Hey! I'm not lost, just wandering a bit
Dear Chronata et al,
A hearty hello and thanks and welcome: it's so good to be back. Now if we can only bag, nag, drag Chronata into rewriting at least a bit (there was ONE PRECIOUS paragraph towards the end) of her perfect little essay on John Constantine=the Fool.
I hope that others will recommit and repost too. And I look forward to seeing the Fool rise again and again to the top of New Posts as the months--dare we hope years?--go by.
I had written my own contribution out in Word before posting—so no mental excavation needed to dig it up:
Deep thanks to Chronata for beginning and leading this long-desired Study Group. I hope it will attract and sustain a good number of Vertigo fans and inspire us all to deepen our understanding of these edgy, evocative cards.
A note: Unhampered as I am (!) by any acquaintance with the DC comics that inspired the deck, I’ve had to draw my interpretations from the cards alone.
Countdown to Zero: I found it a useful exercise to imagine the Fool as he might look in a normal, everyday setting, just a moment or two before he slips into Dave McKean’s alternative reality at point zero.
When I do this, I can recognize him much more clearly as Everyman/-woman because I see him and hundreds like him--including me--every day in my city: Head bent downward, mouth set grim, shoulders stooped, hands shoved into his drab coat, he plods along the street with his eyes half closed and averted from the bustling world, determined to avoid any interaction with the unknown passersby. Self-absorbed, he is nonetheless out of touch with the Self. His goals are outer only: making it to the subway, to his job, to sleep. You’ve seen him in the line at the check-out counter at your local supermarket where you too were standing, marking time along with him and me.
Then he takes a few steps forward, lands on this card, and his head explodes. A fiery vision fills his imagination, emotions and strivings that he has starved and stuffed leap out of his chest, and he catches a glimpse of a once-fresh innocence and beauty that seem blasted now.
1. “My hair is on fire.” The Fool’s vision pulsates with volcanic color and energy, surging up from the roiling unconscious with premonitions of adventure and risk that both frighten and tempt. He sees the image of his Self on the edge of a fire-seared cliff, dancing in the light, arms outstretched in welcome to the unknown dark, free and unbound, about to take the leap of hope and faith that will begin the Journey.
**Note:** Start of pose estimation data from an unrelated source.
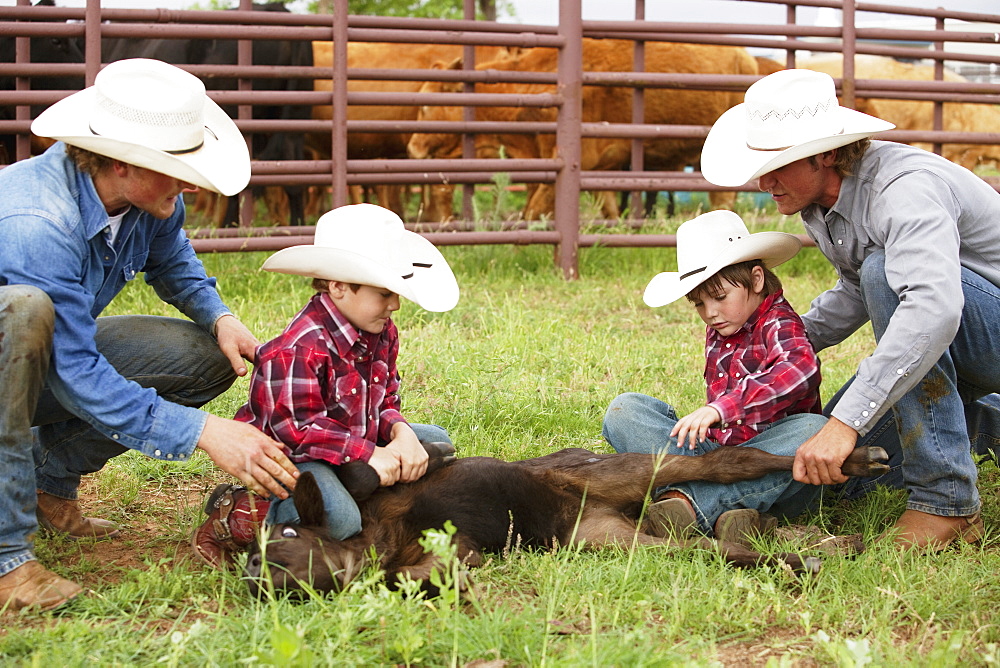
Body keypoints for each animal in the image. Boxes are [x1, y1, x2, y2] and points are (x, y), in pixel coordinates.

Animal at [402, 39, 752, 219]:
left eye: (426, 106)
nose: (412, 148)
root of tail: (744, 57)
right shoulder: (600, 169)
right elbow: (609, 210)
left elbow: (533, 211)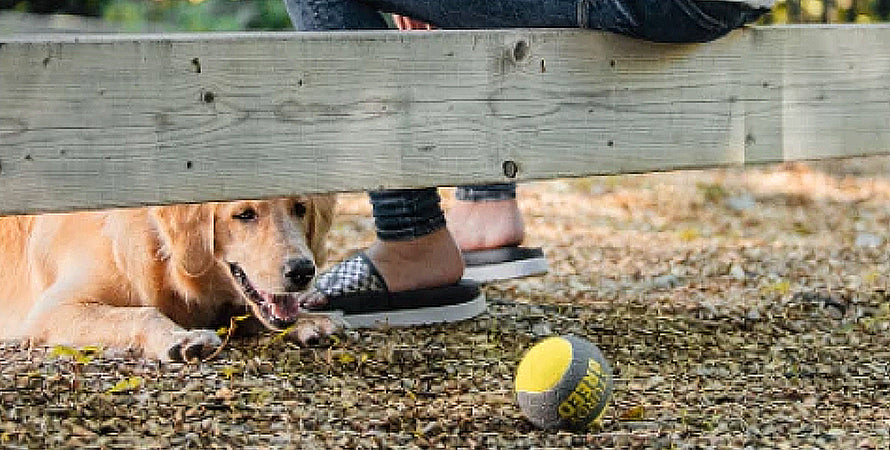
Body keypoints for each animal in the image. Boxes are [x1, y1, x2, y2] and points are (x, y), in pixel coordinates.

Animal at [0, 197, 336, 362]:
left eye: (300, 209)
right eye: (244, 215)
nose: (303, 271)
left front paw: (311, 319)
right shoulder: (51, 310)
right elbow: (144, 313)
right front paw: (181, 337)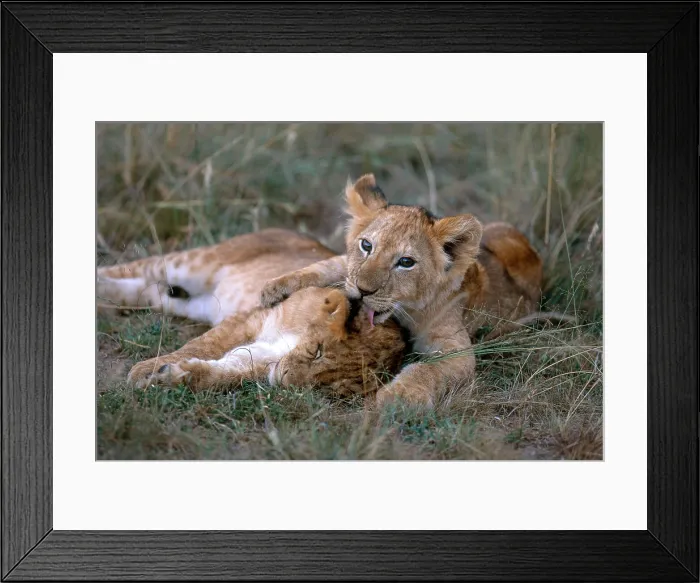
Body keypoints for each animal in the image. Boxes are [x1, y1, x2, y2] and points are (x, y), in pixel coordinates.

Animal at [260, 174, 547, 407]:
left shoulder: (458, 351)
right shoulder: (348, 269)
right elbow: (329, 266)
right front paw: (274, 288)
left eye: (406, 262)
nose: (363, 291)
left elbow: (429, 370)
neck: (406, 313)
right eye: (366, 245)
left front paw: (398, 396)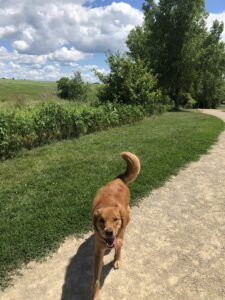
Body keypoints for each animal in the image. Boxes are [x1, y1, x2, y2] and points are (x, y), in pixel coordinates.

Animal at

2. “Feed the hungry.” The Fool’s instinctive drives have been starved of fulfilling experience. Before he appeared on this card, the Fool had allowed his animal core to become dead bone, fossilized, so non-living that it resembles stone. Yet as long as life persists, the yearning pulse at the center of life remains alive and ravenous--look how it runs and chews its way through his chest and strives to lunge out beyond the frame at the right side of the card!
3. “Say it with flowers.” Innocent sensuality--the fresh and frank love of all that is beautiful in nature--has withered in the world before this card. Like the fossilized creature in his chest, the fruits of the earth seem dead. But the stem still thrusts upward from the ground, and at its tip is a flower still in bud that the Fool can take with him.
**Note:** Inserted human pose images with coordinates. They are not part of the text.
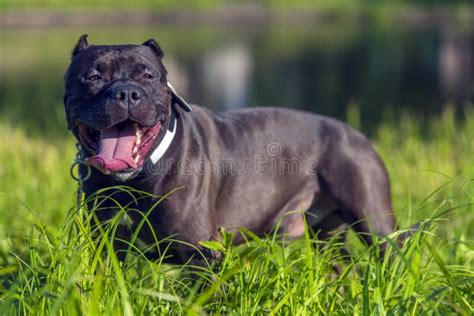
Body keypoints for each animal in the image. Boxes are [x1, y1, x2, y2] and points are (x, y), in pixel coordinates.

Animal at [63, 35, 396, 264]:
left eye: (147, 76)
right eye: (92, 77)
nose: (127, 93)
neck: (136, 177)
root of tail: (358, 135)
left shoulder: (201, 255)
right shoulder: (105, 247)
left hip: (375, 226)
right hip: (328, 239)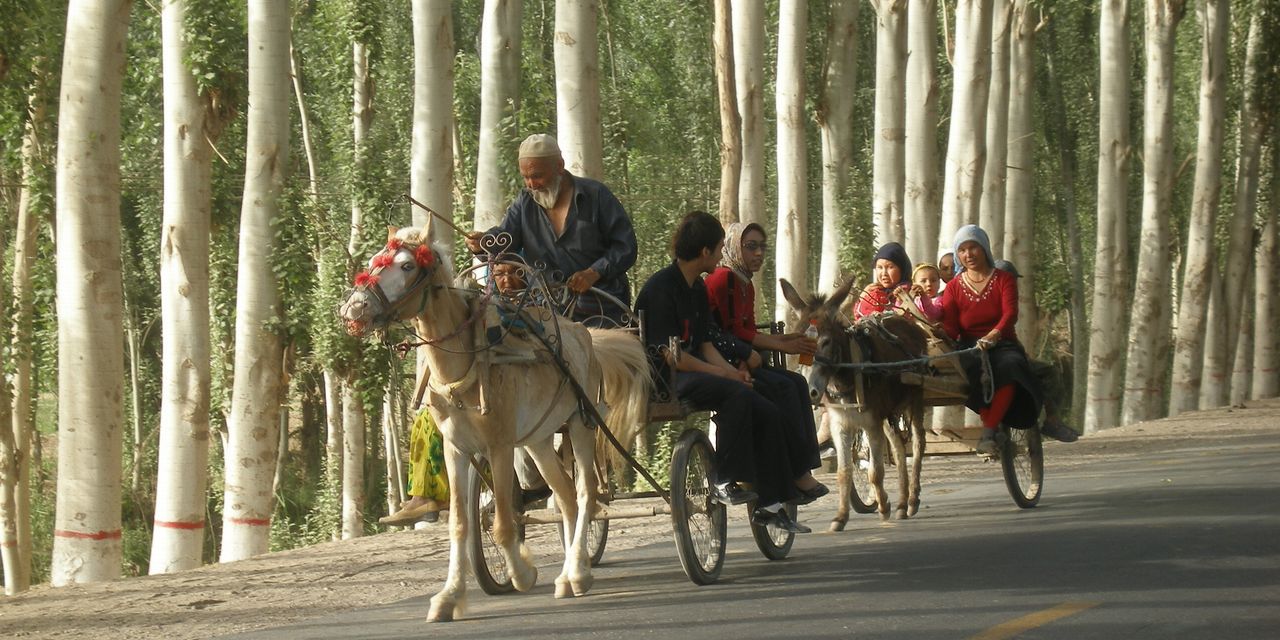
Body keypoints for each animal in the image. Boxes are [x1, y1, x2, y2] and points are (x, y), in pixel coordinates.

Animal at [340, 227, 650, 622]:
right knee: (566, 498)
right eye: (372, 261)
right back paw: (570, 572)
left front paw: (522, 573)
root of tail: (584, 331)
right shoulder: (457, 450)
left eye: (407, 265)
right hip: (538, 439)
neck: (467, 363)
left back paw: (578, 572)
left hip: (581, 425)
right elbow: (460, 524)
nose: (355, 308)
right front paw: (449, 596)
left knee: (585, 493)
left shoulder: (500, 447)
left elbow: (503, 523)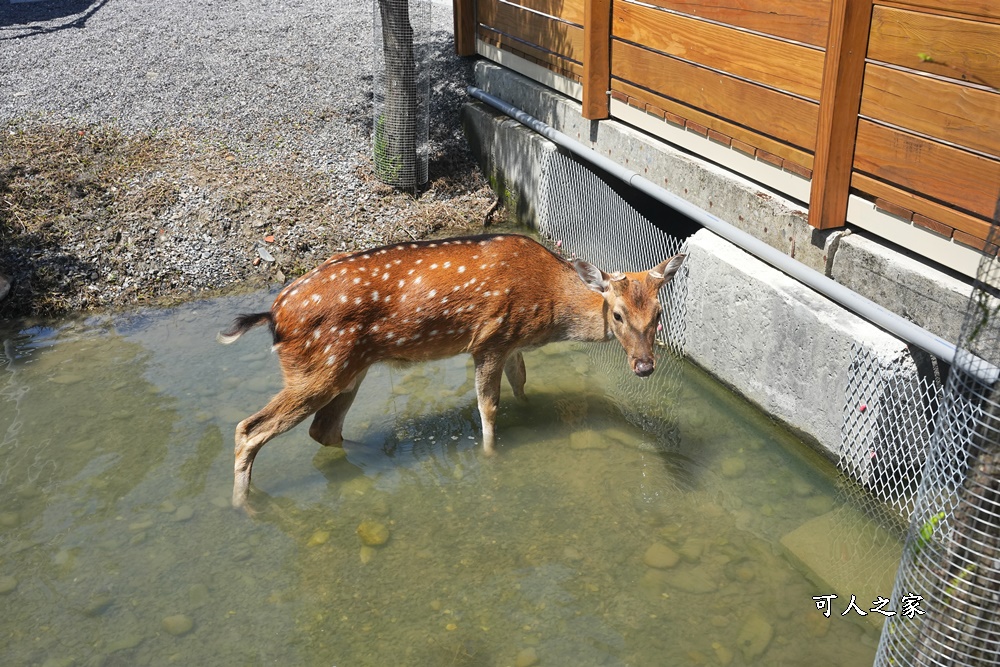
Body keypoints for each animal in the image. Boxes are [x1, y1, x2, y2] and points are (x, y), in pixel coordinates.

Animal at [220, 232, 684, 508]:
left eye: (660, 313)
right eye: (618, 315)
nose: (645, 365)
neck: (550, 306)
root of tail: (274, 315)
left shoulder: (512, 343)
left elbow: (521, 384)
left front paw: (530, 414)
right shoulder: (490, 338)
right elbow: (488, 407)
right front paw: (491, 459)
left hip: (350, 368)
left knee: (324, 429)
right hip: (319, 367)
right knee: (250, 429)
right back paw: (243, 504)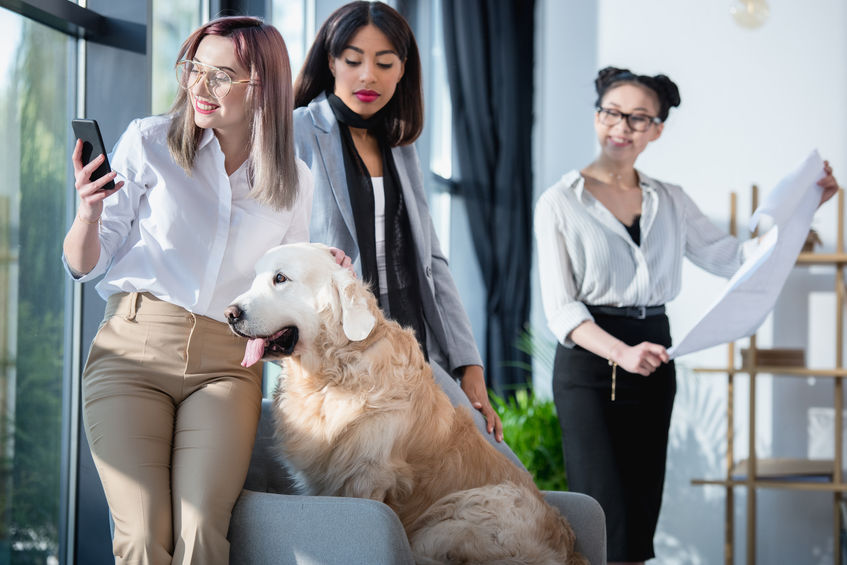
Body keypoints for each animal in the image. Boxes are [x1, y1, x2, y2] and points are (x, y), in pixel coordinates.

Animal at [225, 242, 588, 564]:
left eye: (280, 278)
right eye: (255, 278)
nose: (229, 314)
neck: (335, 371)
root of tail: (568, 550)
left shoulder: (367, 478)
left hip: (457, 515)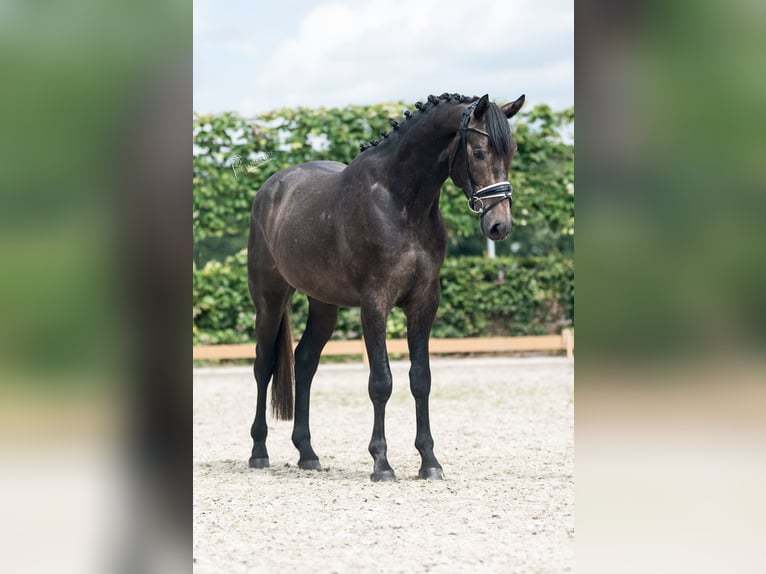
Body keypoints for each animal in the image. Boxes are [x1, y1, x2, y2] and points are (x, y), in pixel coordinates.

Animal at [249, 93, 524, 482]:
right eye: (478, 152)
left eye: (511, 151)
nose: (500, 225)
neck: (401, 203)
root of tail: (270, 189)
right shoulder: (375, 303)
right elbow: (381, 381)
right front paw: (381, 463)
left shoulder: (424, 303)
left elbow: (420, 379)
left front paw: (429, 461)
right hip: (269, 301)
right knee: (264, 364)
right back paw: (258, 452)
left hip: (323, 304)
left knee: (304, 361)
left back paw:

Portent: The Greek philosopher Heraclitus famously said, “You cannot step in the same river twice.” We change with our every breath, yet as creatures of habit, we often fear change and fight it. Even when (or perhaps because) we know our lives have become deadened to exploration, the promptings of instinct, the moment-by-moment awareness of nature’s beautiful gifts, we resist the ineluctable movement toward change.
During the countdown to zero, the Fool has done so too, but the Vertigo card both imagines and urges the beginning of a new take on life. The risks may seem daunting--the cliff is so barren and high! But the inner Self offers an invitation to dance, and to refuse would be to humiliate it, perhaps to silence its soft voice forever. Instinct lunges forward. A failure of courage here would be disastrous.
You may feel dispirited, lonely, withered, and dead. But a miracle has happened and old bones have been called to new life. You are dancing the dance of the universe, which will bear you along on its music. Take courage. Take the last living flower in your hands. And take the leap.